Father Paolo had returned to Raqqa to try to negotiate a release of rebel prisoners from ISIS. In that group’s eyes, Father Paolo’s vocation was reason enough to condemn him to death.
Fast forward a year later to the summer of 2014, and the group’s fortunes have only improved with their conquest of much of Mosul, Iraq’s second largest city.
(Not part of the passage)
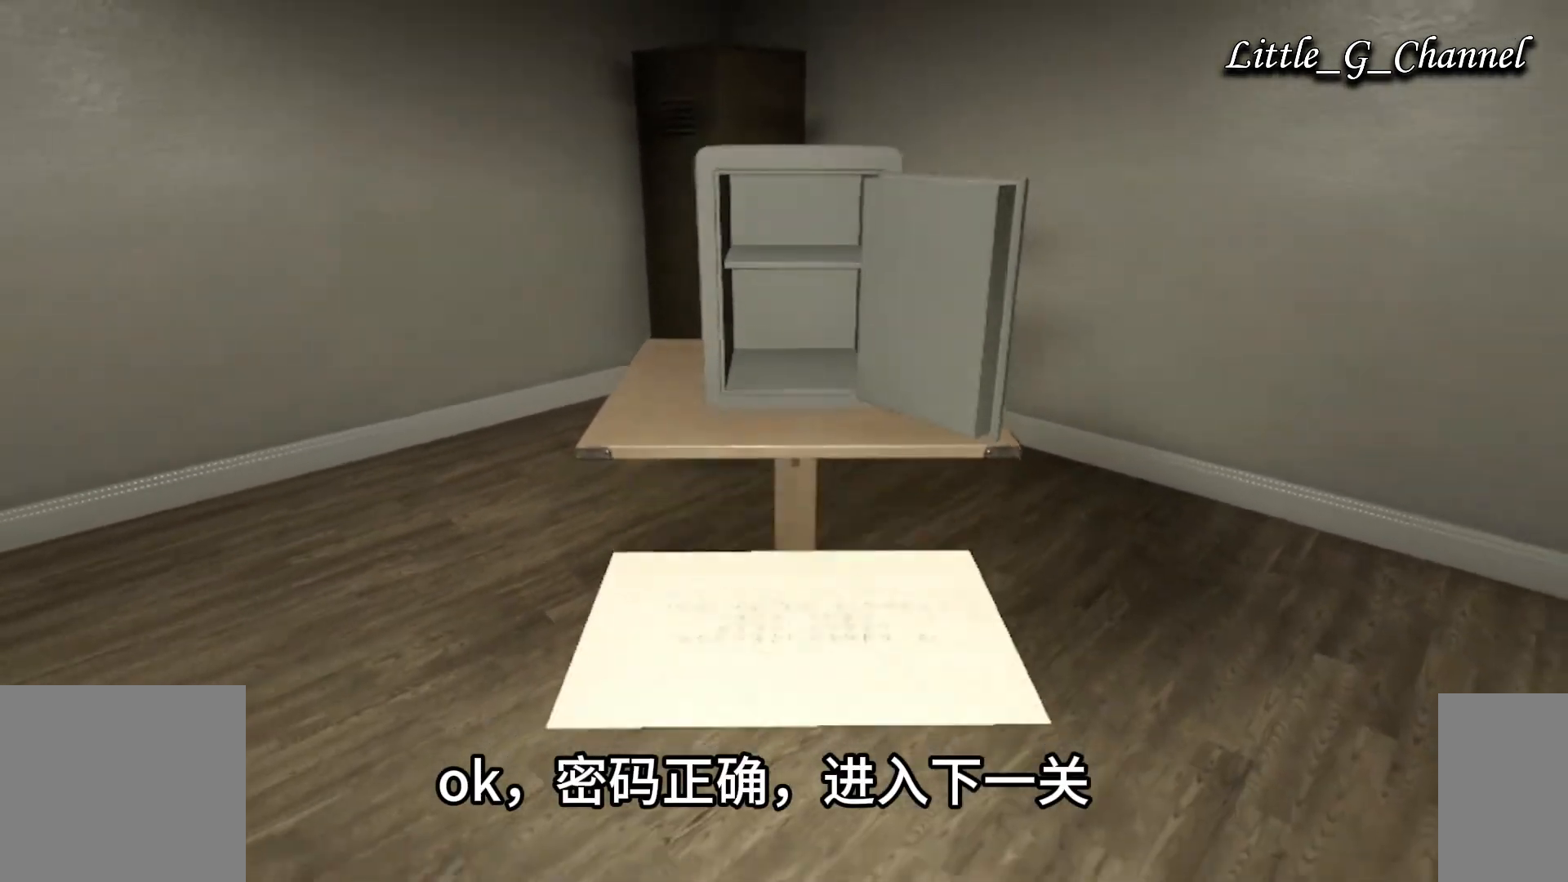
{"keys": ["s", "tab"], "mouse": [], "events": [[467, "tab", "down"]]}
With a population of almost two million people, Mosul would be the largest population center to date to fall under the control of ISIS.
An astonishing reversal of fortunes for the group in the space of just several years, blame and or credit for which ultimately lie at the feet of two men; Bashar Assad, who released ISIS leaders from regime prisons in 2011, and whose forces have always refrained from hitting the group’s headquarters or positions even as it conquered more territory.
And Barack Obama, who in addition to imposing a blanket embargo on any military aid to moderate groups who could have taken on ISIS, had adopted a “Don’t do stupid shit” foreign policy which in practical terms translated into “how much deeper can I stick my head in the sand to maintain an isolationist-at-all-cost policy towards everything in the world”.
Superpowers always have options at their disposal short of full scale war, and ways can be found to support and strengthen moderate Syrian rebels without also aiding JAN, who often share the same battlefield as more moderate groups.
If “dont do stupid shit” is indeed the mantra by which Obama runs his foreign policy, then by now even he has to admit that imposing a blanket embargo on military aid to the Syrian moderate groups has proven to be some very stupid shit. America’s regional allies that have wanted to support the rebels have been prevented from doing so by the Obama arms embargo.
Obama is a man incapable of taking hard decisions, decisions that may not have perfect outcomes. Almost nothing in politics has a perfect outcome, and the politician who waits for the perfect set of circumstances will be perpetually paralyzed into inaction.
“Don’t do stupid shit”, Sure, but better to do shit that’s half stupid than to do nothing and have to clean up a whole lot of shit in Mosul.